**About this exercise:**
Print nothing but the lines below starting at the line that holds "FGSM | CPC accuracy | | AudioSet |" and ending at the line that holds "3.2. Evaluation", including both, each exactly as written.

Stored dataset items:
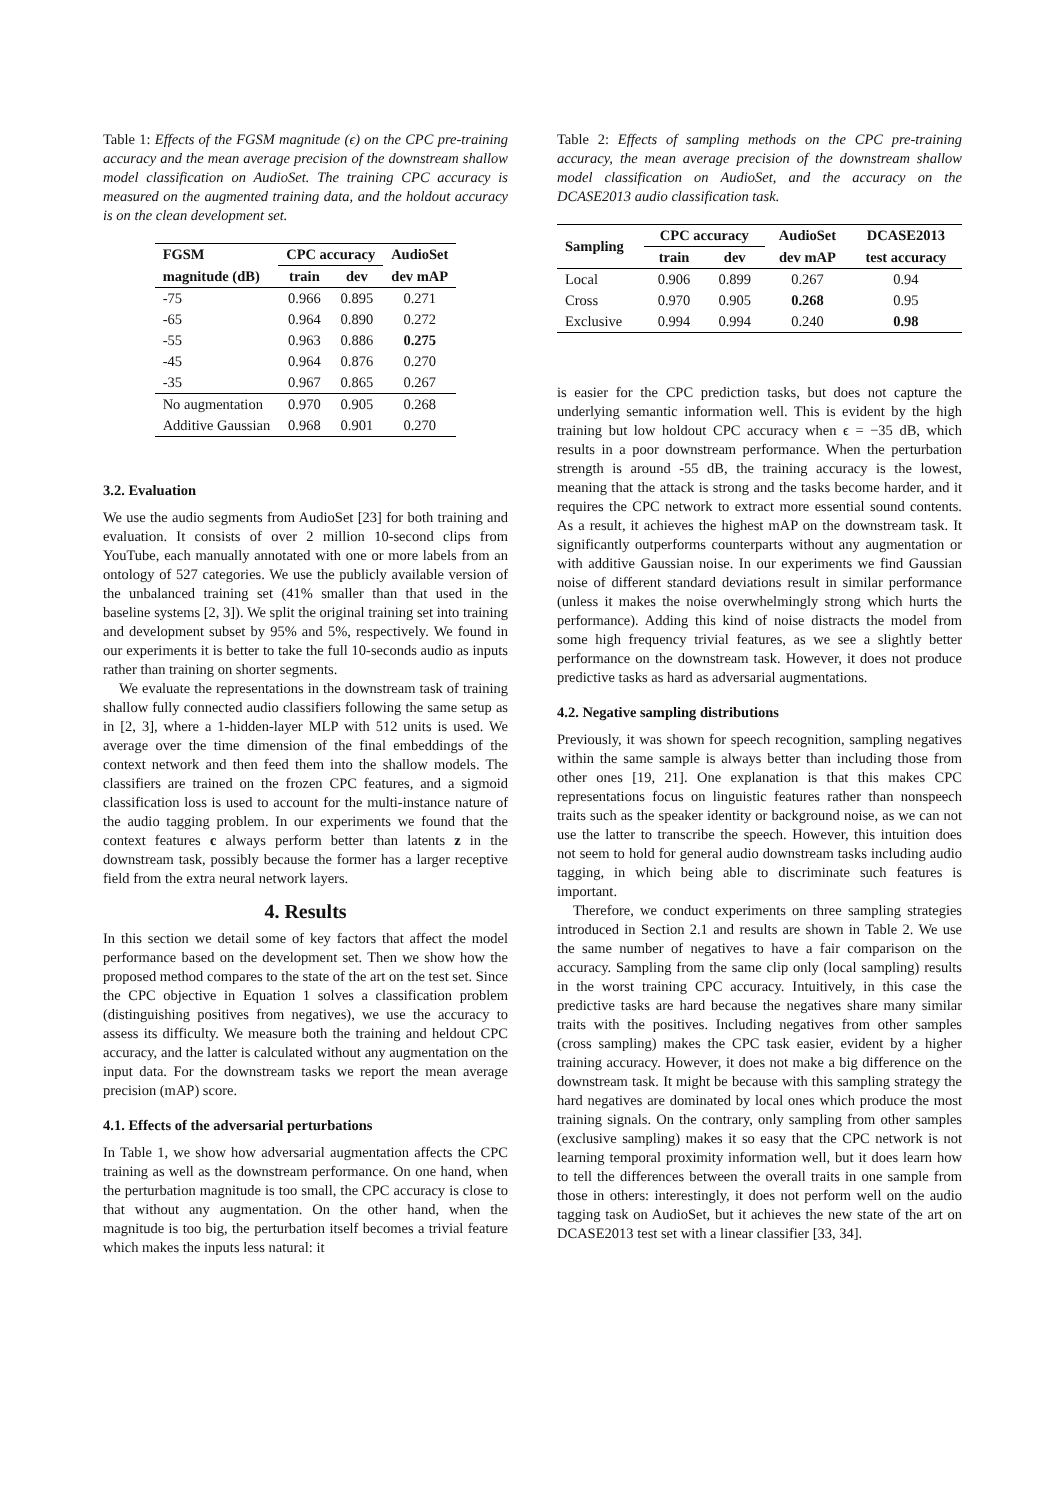Table 1: Effects of the FGSM magnitude (ϵ) on the CPC pre-training accuracy and the mean average precision of the downstream shallow model classification on AudioSet. The training CPC accuracy is measured on the augmented training data, and the holdout accuracy is on the clean development set.
| FGSM | CPC accuracy | | AudioSet |
| --- | --- | --- | --- |
| magnitude (dB) | train | dev | dev mAP |
| -75 | 0.966 | 0.895 | 0.271 |
| -65 | 0.964 | 0.890 | 0.272 |
| -55 | 0.963 | 0.886 | 0.275 |
| -45 | 0.964 | 0.876 | 0.270 |
| -35 | 0.967 | 0.865 | 0.267 |
| No augmentation | 0.970 | 0.905 | 0.268 |
| Additive Gaussian | 0.968 | 0.901 | 0.270 |
3.2. Evaluation
We use the audio segments from AudioSet [23] for both training and evaluation. It consists of over 2 million 10-second clips from YouTube, each manually annotated with one or more labels from an ontology of 527 categories. We use the publicly available version of the unbalanced training set (41% smaller than that used in the baseline systems [2, 3]). We split the original training set into training and development subset by 95% and 5%, respectively. We found in our experiments it is better to take the full 10-seconds audio as inputs rather than training on shorter segments.
We evaluate the representations in the downstream task of training shallow fully connected audio classifiers following the same setup as in [2, 3], where a 1-hidden-layer MLP with 512 units is used. We average over the time dimension of the final embeddings of the context network and then feed them into the shallow models. The classifiers are trained on the frozen CPC features, and a sigmoid classification loss is used to account for the multi-instance nature of the audio tagging problem. In our experiments we found that the context features c always perform better than latents z in the downstream task, possibly because the former has a larger receptive field from the extra neural network layers.
4. Results
In this section we detail some of key factors that affect the model performance based on the development set. Then we show how the proposed method compares to the state of the art on the test set. Since the CPC objective in Equation 1 solves a classification problem (distinguishing positives from negatives), we use the accuracy to assess its difficulty. We measure both the training and heldout CPC accuracy, and the latter is calculated without any augmentation on the input data. For the downstream tasks we report the mean average precision (mAP) score.
4.1. Effects of the adversarial perturbations
In Table 1, we show how adversarial augmentation affects the CPC training as well as the downstream performance. On one hand, when the perturbation magnitude is too small, the CPC accuracy is close to that without any augmentation. On the other hand, when the magnitude is too big, the perturbation itself becomes a trivial feature which makes the inputs less natural: it
Table 2: Effects of sampling methods on the CPC pre-training accuracy, the mean average precision of the downstream shallow model classification on AudioSet, and the accuracy on the DCASE2013 audio classification task.
| Sampling | CPC accuracy | | AudioSet | DCASE2013 |
| --- | --- | --- | --- | --- |
| | train | dev | dev mAP | test accuracy |
| Local | 0.906 | 0.899 | 0.267 | 0.94 |
| Cross | 0.970 | 0.905 | 0.268 | 0.95 |
| Exclusive | 0.994 | 0.994 | 0.240 | 0.98 |
is easier for the CPC prediction tasks, but does not capture the underlying semantic information well. This is evident by the high training but low holdout CPC accuracy when ϵ = −35 dB, which results in a poor downstream performance. When the perturbation strength is around -55 dB, the training accuracy is the lowest, meaning that the attack is strong and the tasks become harder, and it requires the CPC network to extract more essential sound contents. As a result, it achieves the highest mAP on the downstream task. It significantly outperforms counterparts without any augmentation or with additive Gaussian noise. In our experiments we find Gaussian noise of different standard deviations result in similar performance (unless it makes the noise overwhelmingly strong which hurts the performance). Adding this kind of noise distracts the model from some high frequency trivial features, as we see a slightly better performance on the downstream task. However, it does not produce predictive tasks as hard as adversarial augmentations.
4.2. Negative sampling distributions
Previously, it was shown for speech recognition, sampling negatives within the same sample is always better than including those from other ones [19, 21]. One explanation is that this makes CPC representations focus on linguistic features rather than nonspeech traits such as the speaker identity or background noise, as we can not use the latter to transcribe the speech. However, this intuition does not seem to hold for general audio downstream tasks including audio tagging, in which being able to discriminate such features is important.
Therefore, we conduct experiments on three sampling strategies introduced in Section 2.1 and results are shown in Table 2. We use the same number of negatives to have a fair comparison on the accuracy. Sampling from the same clip only (local sampling) results in the worst training CPC accuracy. Intuitively, in this case the predictive tasks are hard because the negatives share many similar traits with the positives. Including negatives from other samples (cross sampling) makes the CPC task easier, evident by a higher training accuracy. However, it does not make a big difference on the downstream task. It might be because with this sampling strategy the hard negatives are dominated by local ones which produce the most training signals. On the contrary, only sampling from other samples (exclusive sampling) makes it so easy that the CPC network is not learning temporal proximity information well, but it does learn how to tell the differences between the overall traits in one sample from those in others: interestingly, it does not perform well on the audio tagging task on AudioSet, but it achieves the new state of the art on DCASE2013 test set with a linear classifier [33, 34].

**Response to this exercise:**
| FGSM | CPC accuracy | | AudioSet |
| --- | --- | --- | --- |
| magnitude (dB) | train | dev | dev mAP |
| -75 | 0.966 | 0.895 | 0.271 |
| -65 | 0.964 | 0.890 | 0.272 |
| -55 | 0.963 | 0.886 | 0.275 |
| -45 | 0.964 | 0.876 | 0.270 |
| -35 | 0.967 | 0.865 | 0.267 |
| No augmentation | 0.970 | 0.905 | 0.268 |
| Additive Gaussian | 0.968 | 0.901 | 0.270 |
3.2. Evaluation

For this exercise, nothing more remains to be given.